Dataset entries
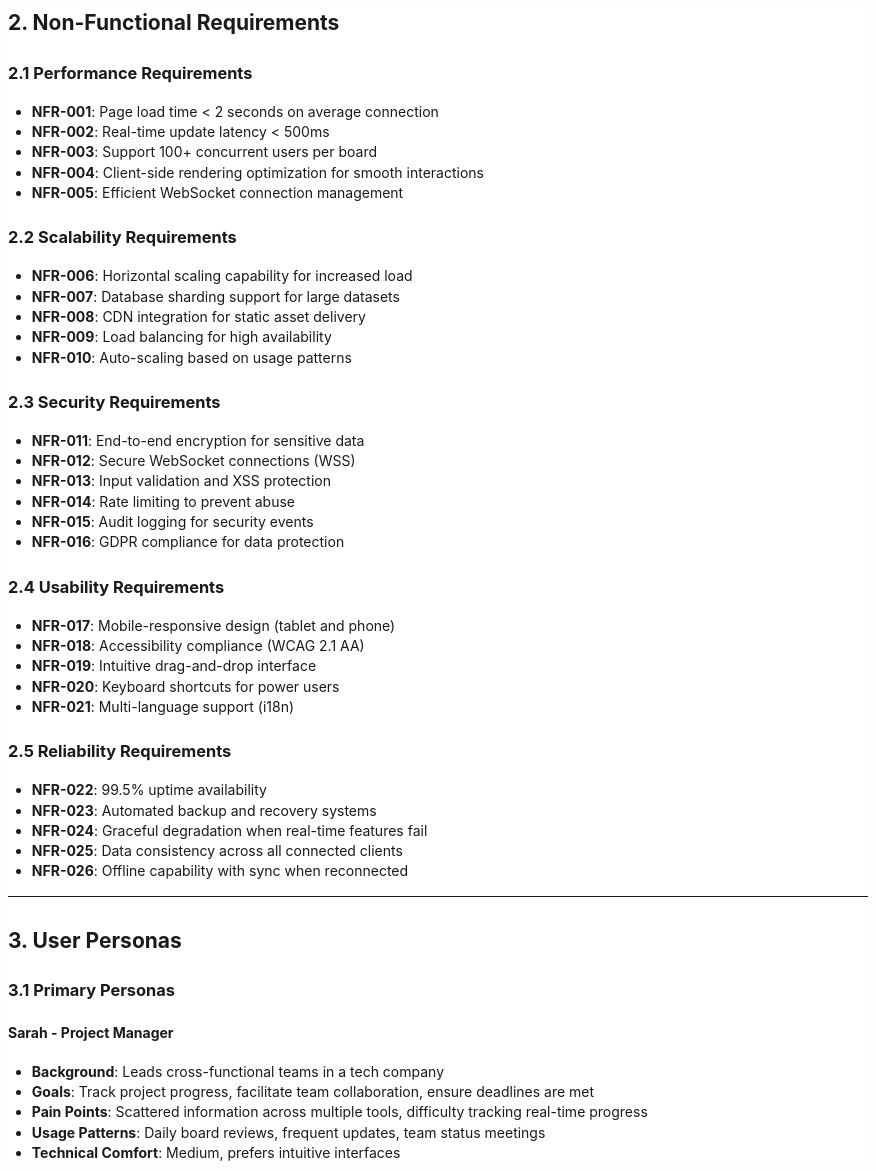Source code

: 
## 2. Non-Functional Requirements

### 2.1 Performance Requirements
- **NFR-001**: Page load time < 2 seconds on average connection
- **NFR-002**: Real-time update latency < 500ms
- **NFR-003**: Support 100+ concurrent users per board
- **NFR-004**: Client-side rendering optimization for smooth interactions
- **NFR-005**: Efficient WebSocket connection management

### 2.2 Scalability Requirements
- **NFR-006**: Horizontal scaling capability for increased load
- **NFR-007**: Database sharding support for large datasets
- **NFR-008**: CDN integration for static asset delivery
- **NFR-009**: Load balancing for high availability
- **NFR-010**: Auto-scaling based on usage patterns

### 2.3 Security Requirements
- **NFR-011**: End-to-end encryption for sensitive data
- **NFR-012**: Secure WebSocket connections (WSS)
- **NFR-013**: Input validation and XSS protection
- **NFR-014**: Rate limiting to prevent abuse
- **NFR-015**: Audit logging for security events
- **NFR-016**: GDPR compliance for data protection

### 2.4 Usability Requirements
- **NFR-017**: Mobile-responsive design (tablet and phone)
- **NFR-018**: Accessibility compliance (WCAG 2.1 AA)
- **NFR-019**: Intuitive drag-and-drop interface
- **NFR-020**: Keyboard shortcuts for power users
- **NFR-021**: Multi-language support (i18n)

### 2.5 Reliability Requirements
- **NFR-022**: 99.5% uptime availability
- **NFR-023**: Automated backup and recovery systems
- **NFR-024**: Graceful degradation when real-time features fail
- **NFR-025**: Data consistency across all connected clients
- **NFR-026**: Offline capability with sync when reconnected

---

## 3. User Personas

### 3.1 Primary Personas

#### **Sarah - Project Manager**
- **Background**: Leads cross-functional teams in a tech company
- **Goals**: Track project progress, facilitate team collaboration, ensure deadlines are met
- **Pain Points**: Scattered information across multiple tools, difficulty tracking real-time progress
- **Usage Patterns**: Daily board reviews, frequent updates, team status meetings
- **Technical Comfort**: Medium, prefers intuitive interfaces

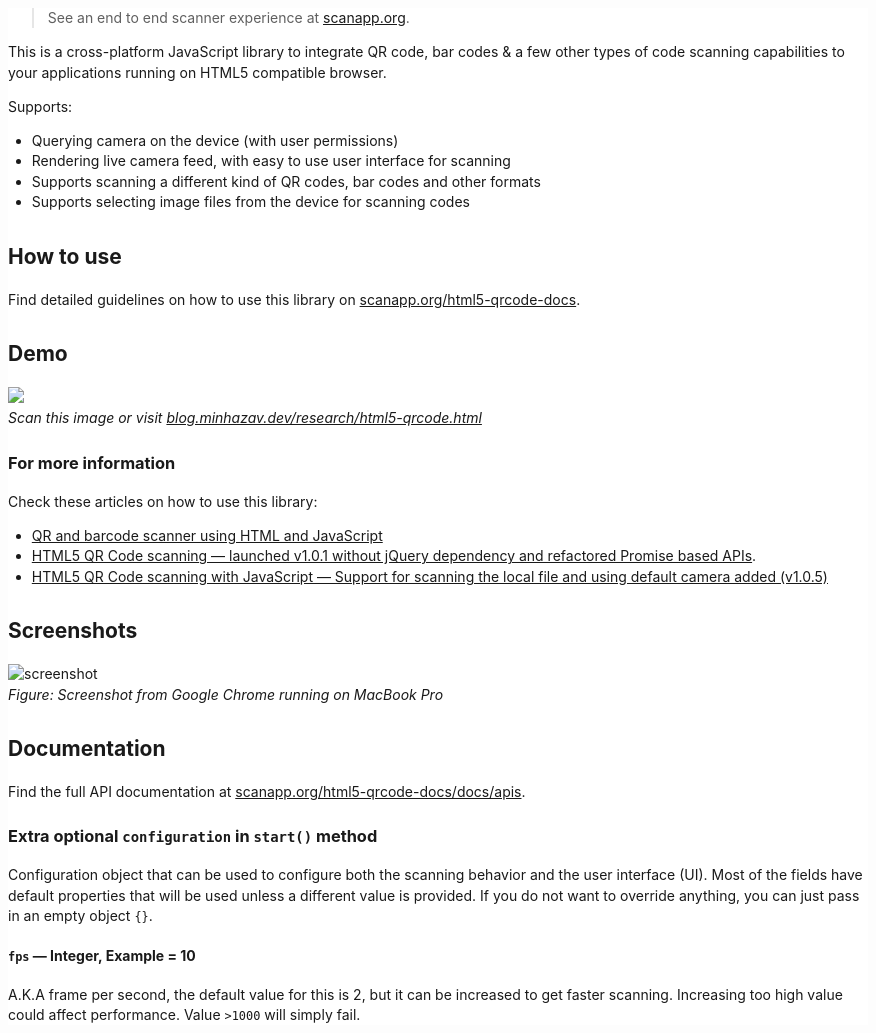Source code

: > See an end to end scanner experience at [scanapp.org](https://scanapp.org).

This is a cross-platform JavaScript library to integrate QR code, bar codes & a few other types of code scanning capabilities to your applications running on HTML5 compatible browser.

Supports:
-   Querying camera on the device (with user permissions)
-   Rendering live camera feed, with easy to use user interface for scanning
-   Supports scanning a different kind of QR codes, bar codes and other formats
-   Supports selecting image files from the device for scanning codes

## How to use

Find detailed guidelines on how to use this library on [scanapp.org/html5-qrcode-docs](https://scanapp.org/html5-qrcode-docs/docs/intro).

## Demo
<img src="https://scanapp.org/assets/github_assets/qr-code.png" width="200px"><br />
_Scan this image or visit [blog.minhazav.dev/research/html5-qrcode.html](https://blog.minhazav.dev/research/html5-qrcode.html)_

### For more information
Check these articles on how to use this library:

-   [QR and barcode scanner using HTML and JavaScript](https://minhazav.medium.com/qr-and-barcode-scanner-using-html-and-javascript-2cdc937f793d)
-   [HTML5 QR Code scanning — launched v1.0.1 without jQuery dependency and refactored Promise based APIs](https://blog.minhazav.dev/HTML5-QR-Code-scanning-launched-v1.0.1/).
-   [HTML5 QR Code scanning with JavaScript — Support for scanning the local file and using default camera added (v1.0.5)](https://blog.minhazav.dev/HTML5-QR-Code-scanning-support-for-local-file-and-default-camera/)

## Screenshots
![screenshot](https://scanapp.org/assets/github_assets/screen.gif)<br />
_Figure: Screenshot from Google Chrome running on MacBook Pro_

## Documentation
Find the full API documentation at [scanapp.org/html5-qrcode-docs/docs/apis](https://scanapp.org/html5-qrcode-docs/docs/apis).

### Extra optional `configuration` in `start()` method
Configuration object that can be used to configure both the scanning behavior and the user interface (UI). Most of the fields have default properties that will be used unless a different value is provided. If you do not want to override anything, you can just pass in an empty object `{}`.

#### `fps` — Integer, Example = 10
A.K.A frame per second, the default value for this is 2, but it can be increased to get faster scanning. Increasing too high value could affect performance. Value `>1000` will simply fail.
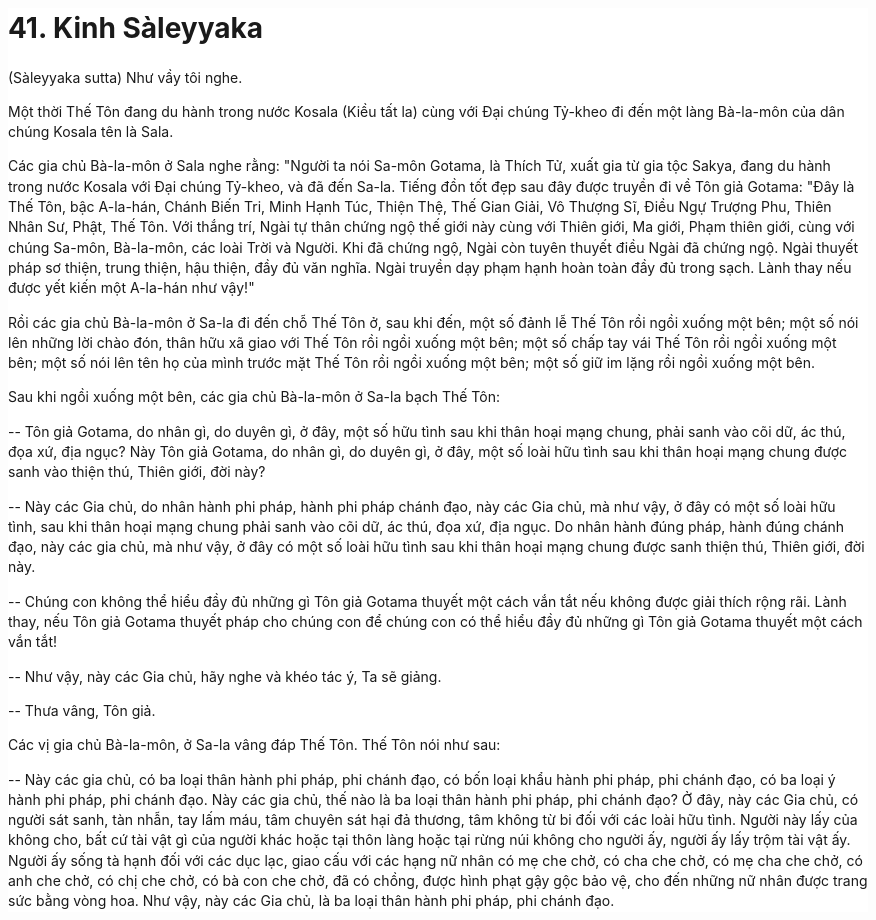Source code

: # 41. Kinh Sàleyyaka
(Sàleyyaka sutta)
Như vầy tôi nghe.

Một thời Thế Tôn đang du hành trong nước Kosala (Kiều tất la) cùng với Đại chúng Tỷ-kheo đi đến một làng Bà-la-môn của dân chúng Kosala tên là Sala. 

Các gia chủ Bà-la-môn ở Sala nghe rằng: "Người ta nói Sa-môn Gotama, là Thích Tử, xuất gia từ gia tộc Sakya, đang du hành trong nước Kosala với Đại chúng Tỷ-kheo, và đã đến Sa-la. Tiếng đồn tốt đẹp sau đây được truyền đi về Tôn giả Gotama: "Đây là Thế Tôn, bậc A-la-hán, Chánh Biến Tri, Minh Hạnh Túc, Thiện Thệ, Thế Gian Giải, Vô Thượng Sĩ, Điều Ngự Trượng Phu, Thiên Nhân Sư, Phật, Thế Tôn. Với thắng trí, Ngài tự thân chứng ngộ thế giới này cùng với Thiên giới, Ma giới, Phạm thiên giới, cùng với chúng Sa-môn, Bà-la-môn, các loài Trời và Người. Khi đã chứng ngộ, Ngài còn tuyên thuyết điều Ngài đã chứng ngộ. Ngài thuyết pháp sơ thiện, trung thiện, hậu thiện, đầy đủ văn nghĩa. Ngài truyền dạy phạm hạnh hoàn toàn đầy đủ trong sạch. Lành thay nếu được yết kiến một A-la-hán như vậy!" 

Rồi các gia chủ Bà-la-môn ở Sa-la đi đến chỗ Thế Tôn ở, sau khi đến, một số đảnh lễ Thế Tôn rồi ngồi xuống một bên; một số nói lên những lời chào đón, thân hữu xã giao với Thế Tôn rồi ngồi xuống một bên; một số chấp tay vái Thế Tôn rồi ngồi xuống một bên; một số nói lên tên họ của mình trước mặt Thế Tôn rồi ngồi xuống một bên; một số giữ im lặng rồi ngồi xuống một bên. 

Sau khi ngồi xuống một bên, các gia chủ Bà-la-môn ở Sa-la bạch Thế Tôn:

-- Tôn giả Gotama, do nhân gì, do duyên gì, ở đây, một số hữu tình sau khi thân hoại mạng chung, phải sanh vào cõi dữ, ác thú, đọa xứ, địa ngục? Này Tôn giả Gotama, do nhân gì, do duyên gì, ở đây, một số loài hữu tình sau khi thân hoại mạng chung được sanh vào thiện thú, Thiên giới, đời này?

-- Này các Gia chủ, do nhân hành phi pháp, hành phi pháp chánh đạo, này các Gia chủ, mà như vậy, ở đây có một số loài hữu tình, sau khi thân hoại mạng chung phải sanh vào cõi dữ, ác thú, đọa xứ, địa ngục. Do nhân hành đúng pháp, hành đúng chánh đạo, này các gia chủ, mà như vậy, ở đây có một số loài hữu tình sau khi thân hoại mạng chung được sanh thiện thú, Thiên giới, đời này. 

-- Chúng con không thể hiểu đầy đủ những gì Tôn giả Gotama thuyết một cách vắn tắt nếu không được giải thích rộng rãi. Lành thay, nếu Tôn giả Gotama thuyết pháp cho chúng con để chúng con có thể hiểu đầy đủ những gì Tôn giả Gotama thuyết một cách vắn tắt!

-- Như vậy, này các Gia chủ, hãy nghe và khéo tác ý, Ta sẽ giảng. 

-- Thưa vâng, Tôn giả. 

Các vị gia chủ Bà-la-môn, ở Sa-la vâng đáp Thế Tôn. Thế Tôn nói như sau:

-- Này các gia chủ, có ba loại thân hành phi pháp, phi chánh đạo, có bốn loại khẩu hành phi pháp, phi chánh đạo, có ba loại ý hành phi pháp, phi chánh đạo. Này các gia chủ, thế nào là ba loại thân hành phi pháp, phi chánh đạo? Ở đây, này các Gia chủ, có người sát sanh, tàn nhẫn, tay lấm máu, tâm chuyên sát hại đả thương, tâm không từ bi đối với các loài hữu tình. Người này lấy của không cho, bất cứ tài vật gì của người khác hoặc tại thôn làng hoặc tại rừng núi không cho người ấy, người ấy lấy trộm tài vật ấy. Người ấy sống tà hạnh đối với các dục lạc, giao cấu với các hạng nữ nhân có mẹ che chở, có cha che chở, có mẹ cha che chở, có anh che chở, có chị che chở, có bà con che chở, đã có chồng, được hình phạt gậy gộc bảo vệ, cho đến những nữ nhân được trang sức bằng vòng hoa. Như vậy, này các Gia chủ, là ba loại thân hành phi pháp, phi chánh đạo. 
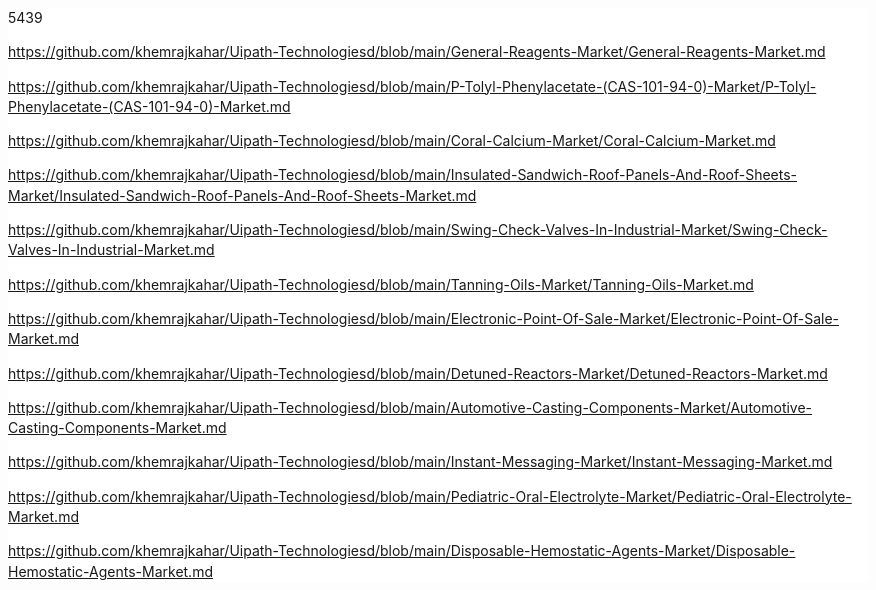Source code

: 5439</p><p><a href="https://github.com/khemrajkahar/Uipath-Technologiesd/blob/main/General-Reagents-Market/General-Reagents-Market.md">https://github.com/khemrajkahar/Uipath-Technologiesd/blob/main/General-Reagents-Market/General-Reagents-Market.md</a></p><p><a href="https://github.com/khemrajkahar/Uipath-Technologiesd/blob/main/P-Tolyl-Phenylacetate-(CAS-101-94-0)-Market/P-Tolyl-Phenylacetate-(CAS-101-94-0)-Market.md">https://github.com/khemrajkahar/Uipath-Technologiesd/blob/main/P-Tolyl-Phenylacetate-(CAS-101-94-0)-Market/P-Tolyl-Phenylacetate-(CAS-101-94-0)-Market.md</a></p><p><a href="https://github.com/khemrajkahar/Uipath-Technologiesd/blob/main/Coral-Calcium-Market/Coral-Calcium-Market.md">https://github.com/khemrajkahar/Uipath-Technologiesd/blob/main/Coral-Calcium-Market/Coral-Calcium-Market.md</a></p><p><a href="https://github.com/khemrajkahar/Uipath-Technologiesd/blob/main/Insulated-Sandwich-Roof-Panels-And-Roof-Sheets-Market/Insulated-Sandwich-Roof-Panels-And-Roof-Sheets-Market.md">https://github.com/khemrajkahar/Uipath-Technologiesd/blob/main/Insulated-Sandwich-Roof-Panels-And-Roof-Sheets-Market/Insulated-Sandwich-Roof-Panels-And-Roof-Sheets-Market.md</a></p><p><a href="https://github.com/khemrajkahar/Uipath-Technologiesd/blob/main/Swing-Check-Valves-In-Industrial-Market/Swing-Check-Valves-In-Industrial-Market.md">https://github.com/khemrajkahar/Uipath-Technologiesd/blob/main/Swing-Check-Valves-In-Industrial-Market/Swing-Check-Valves-In-Industrial-Market.md</a></p><p><a href="https://github.com/khemrajkahar/Uipath-Technologiesd/blob/main/Tanning-Oils-Market/Tanning-Oils-Market.md">https://github.com/khemrajkahar/Uipath-Technologiesd/blob/main/Tanning-Oils-Market/Tanning-Oils-Market.md</a></p><p><a href="https://github.com/khemrajkahar/Uipath-Technologiesd/blob/main/Electronic-Point-Of-Sale-Market/Electronic-Point-Of-Sale-Market.md">https://github.com/khemrajkahar/Uipath-Technologiesd/blob/main/Electronic-Point-Of-Sale-Market/Electronic-Point-Of-Sale-Market.md</a></p><p><a href="https://github.com/khemrajkahar/Uipath-Technologiesd/blob/main/Detuned-Reactors-Market/Detuned-Reactors-Market.md">https://github.com/khemrajkahar/Uipath-Technologiesd/blob/main/Detuned-Reactors-Market/Detuned-Reactors-Market.md</a></p><p><a href="https://github.com/khemrajkahar/Uipath-Technologiesd/blob/main/Automotive-Casting-Components-Market/Automotive-Casting-Components-Market.md">https://github.com/khemrajkahar/Uipath-Technologiesd/blob/main/Automotive-Casting-Components-Market/Automotive-Casting-Components-Market.md</a></p><p><a href="https://github.com/khemrajkahar/Uipath-Technologiesd/blob/main/Instant-Messaging-Market/Instant-Messaging-Market.md">https://github.com/khemrajkahar/Uipath-Technologiesd/blob/main/Instant-Messaging-Market/Instant-Messaging-Market.md</a></p><p><a href="https://github.com/khemrajkahar/Uipath-Technologiesd/blob/main/Pediatric-Oral-Electrolyte-Market/Pediatric-Oral-Electrolyte-Market.md">https://github.com/khemrajkahar/Uipath-Technologiesd/blob/main/Pediatric-Oral-Electrolyte-Market/Pediatric-Oral-Electrolyte-Market.md</a></p><p><a href="https://github.com/khemrajkahar/Uipath-Technologiesd/blob/main/Disposable-Hemostatic-Agents-Market/Disposable-Hemostatic-Agents-Market.md">https://github.com/khemrajkahar/Uipath-Technologiesd/blob/main/Disposable-Hemostatic-Agents-Market/Disposable-Hemostatic-Agents-Market.md</a></p>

Your task
Keep the pictures out and repeat exactly the lines from the beginning of the data through the line that contains "- **NFR-004**: Client-side", both ends included.

Task answer
Source code

: 
## 2. Non-Functional Requirements

### 2.1 Performance Requirements
- **NFR-001**: Page load time < 2 seconds on average connection
- **NFR-002**: Real-time update latency < 500ms
- **NFR-003**: Support 100+ concurrent users per board
- **NFR-004**: Client-side rendering optimization for smooth interactions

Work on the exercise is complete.